A better default is to keep the system simple and make behavior explicit. If the agent needs a new capability, add a skill. If it needs a new source of truth, add a deterministic step. The goal is not to make the agent feel impressive. The goal is to make it predictable enough that it can be trusted.
That is why micro-agents and narrow skills are so compelling. A small prompt with one responsibility is easier to test, cheaper to run, and easier to replace when it breaks. Big agents can still be useful for multi-phase work, but they should not be the first answer to every problem.

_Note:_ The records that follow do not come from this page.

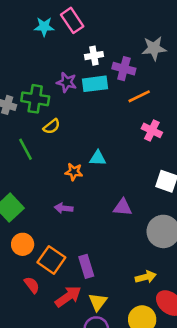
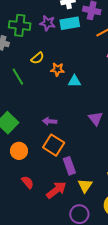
green cross: (35, 99) -> (20, 25), moved
orange star: (74, 172) -> (57, 69), moved
purple triangle: (123, 207) -> (96, 118), turned 49
orange square: (51, 260) -> (54, 145), moved
yellow triangle: (98, 302) -> (85, 186), moved

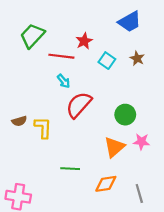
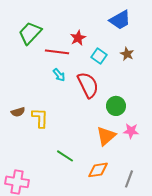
red semicircle: (79, 105) -> (88, 85), moved, turned 112
green line: (70, 169) -> (65, 156), turned 30
gray line: (139, 193) -> (129, 179), turned 36

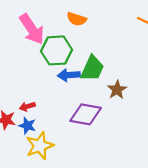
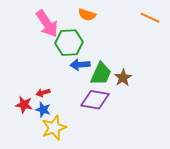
green trapezoid: (92, 68) -> (101, 74), moved

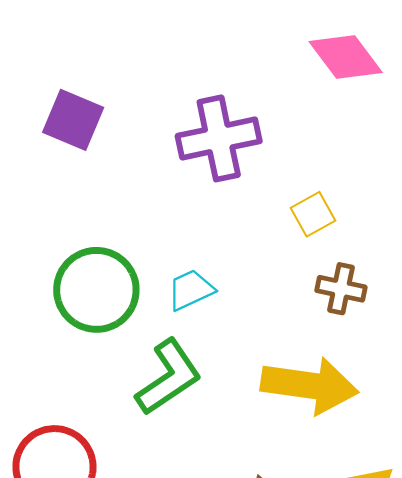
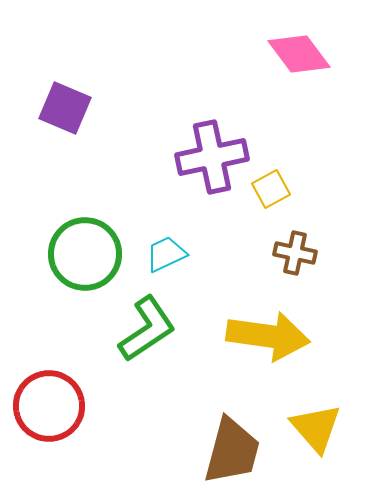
purple cross: (219, 138) -> (212, 157), moved

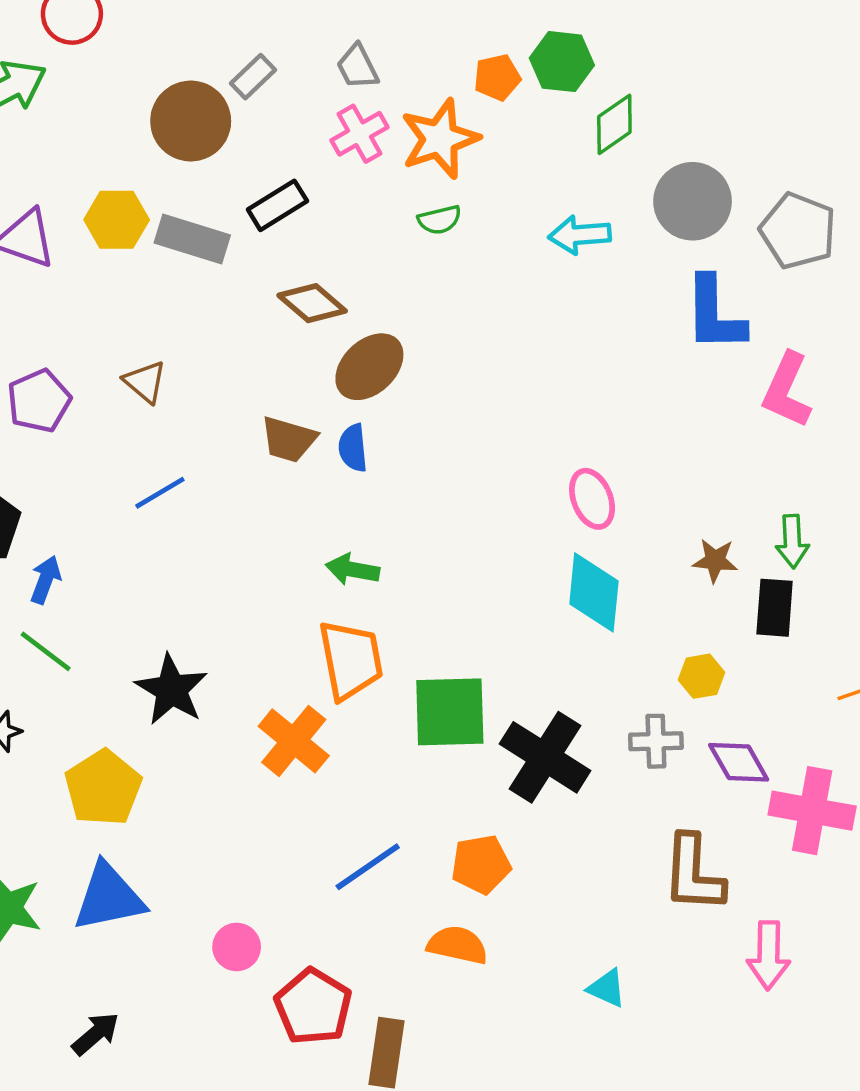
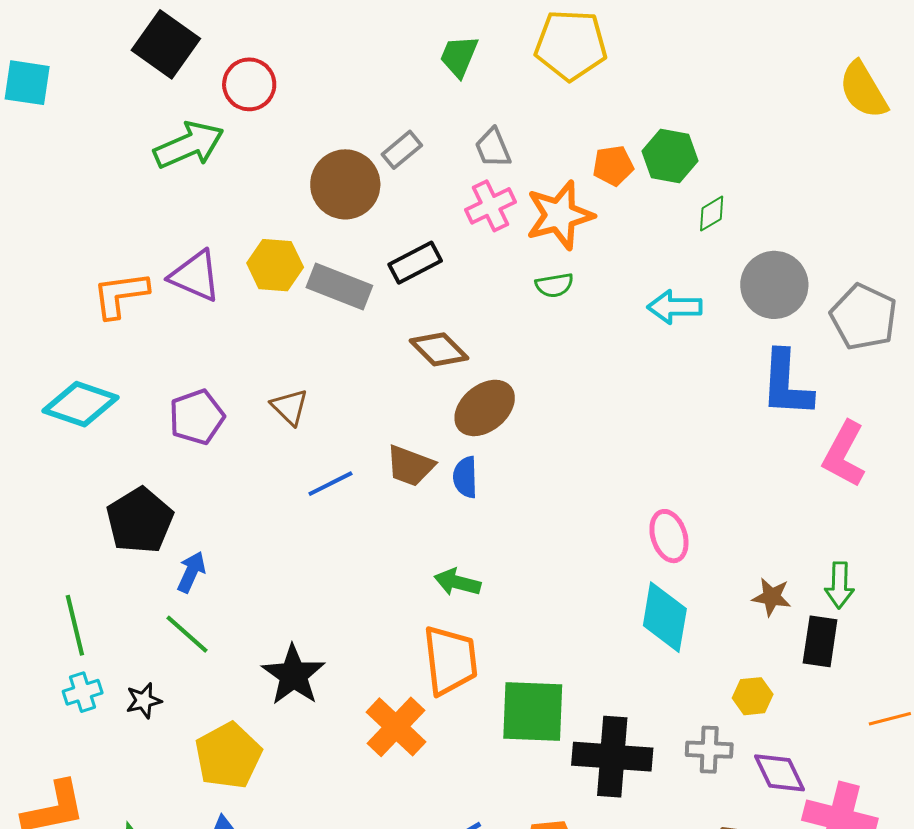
green diamond: (614, 124) -> (712, 214), size x0.7
blue line: (160, 493) -> (330, 484), moved
black cross: (545, 757) -> (612, 757), turned -32

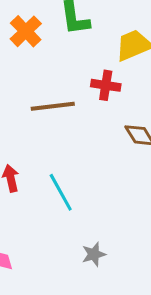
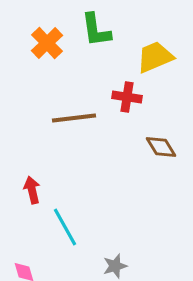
cyan line: (61, 192) -> (65, 227), moved

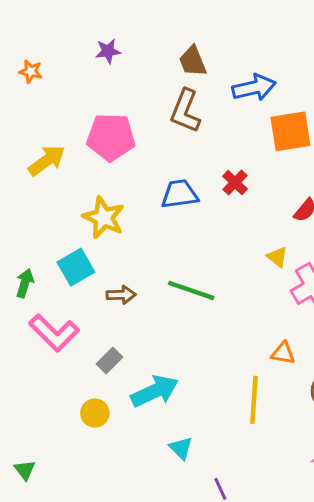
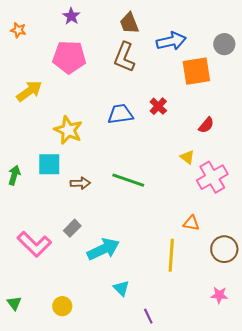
purple star: (108, 51) -> (71, 16), turned -30
pink pentagon: (111, 137) -> (69, 57), moved
cyan square: (76, 267) -> (49, 164), turned 30
pink L-shape: (54, 333) -> (34, 244), moved
yellow circle: (95, 413) -> (62, 306), moved

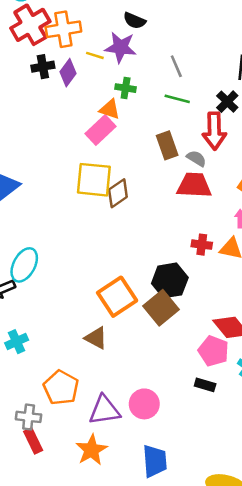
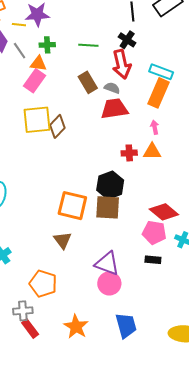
gray line: (176, 66) -> (20, 51), moved
orange square: (117, 297) -> (72, 206), turned -32
brown square: (161, 308) -> (108, 207), turned -36
brown triangle: (96, 338) -> (63, 240), turned 36
purple triangle: (105, 410) -> (107, 264), moved, turned 40

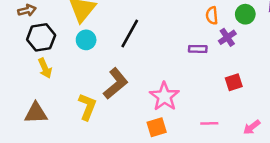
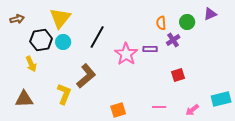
black hexagon: (41, 37) -> (41, 40), moved
pink star: (164, 96) -> (126, 54), moved

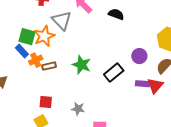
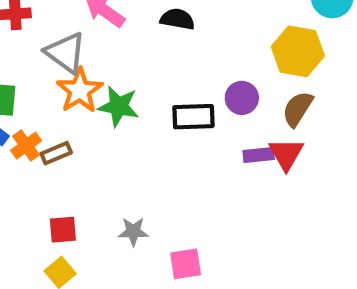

Markdown works well as the backbone for that kind of system because it keeps the harness visible. Notes, decisions, and workflows can be stored in plain files while code handles the parts that must never be vague. That split matters: the LLM can help extract or transform information, but deterministic code should own the classification and routing.
Context is part of the same equation. It is finite, and the quality drops when the system carries too much into a session. Instead of stuffing more into the prompt, it is usually better to retrieve only what is needed and let the agent operate on a smaller, cleaner view of the task.
Token economics reinforce the same lesson. Every extra round trip, every redundant summary, and every oversized prompt has a cost. Programmatic tooling helps because it lets code handle the obvious steps first and leaves the model to do the part that actually needs judgment.
Even then, human judgment does not go away. The best results still come from a loop where the model produces something, the system checks it, and a human or a clear rule decides whether it is good enough. Simple systems are not less capable. They are just easier to keep honest.
If an agent stack starts getting hard to explain, that is usually the warning sign. Reduce the prompt, move logic into code, add a skill instead of a memory layer, and keep the harness small enough that you can reason about it end to end.